Ed Lochhead knows the importance of CPR because it saved his wife’s life.
In August, the couple was driving from Calgary to Vancouver for a much-anticipated vacation. On a remote stretch of highway in British Columbia, Ed noticed his wife, Janice, was suddenly quiet. He turned to find her unconscious and in cardiac arrest.
Desperate to save her life, Ed frantically pulled over and tried to wave down a passing truck. But the driver didn’t see him. Ed rushed back to his vehicle and caught up with the truck until it stopped. The driver, Vijaydeep Sahasi, immediately called 911.
Sahasi was told to remove Ed’s wife from the vehicle and perform CPR (Cardio-Pulmonary Resuscitation). CPR is an emergency procedure performed to manually preserve brain function until spontaneous blood circulation and breathing are restored.
Examining Janice, Sahasi could tell how serious the situation was. There was «no breathing, no pulse, nothing,» Sahasi recalled.
He hadn’t performed CPR before and was afraid of causing injury. The 911 operator provided good instruction and reassurance while they waited for help.
«Being on the highway was a blessing,» Ed explained. Otherwise, he runs his own business and would have been at work, away from his wife when her cardiac arrest occurred.
Given their remote location, an ambulance didn’t arrive for close to 30 minutes. During this time, Sahasi continued to perform life-sustaining CPR.
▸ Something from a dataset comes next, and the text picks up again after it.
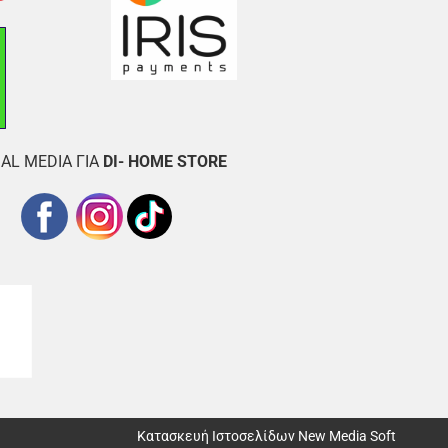
AL MEDIA ΓΙΑ
DI- HOME STORE
Κατασκευή Ιστοσελίδων New Media Soft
«Somebody can survive that long with CPR. It’s a testament to CPR,» Ed said emphatically.
Janice was transported to Kelowna and then to Calgary by air ambulance. She was in a medically induced coma for 48 hours and has since slowly recovered.
Still shaken, Ed decided to learn CPR and encourages everyone to learn it. Click here to find a CPR or First Aid course in your area.
«I was running a little late that day and it must have been for a reason,” said Sahasi. “I am so grateful. They are happy together and that is my reward.»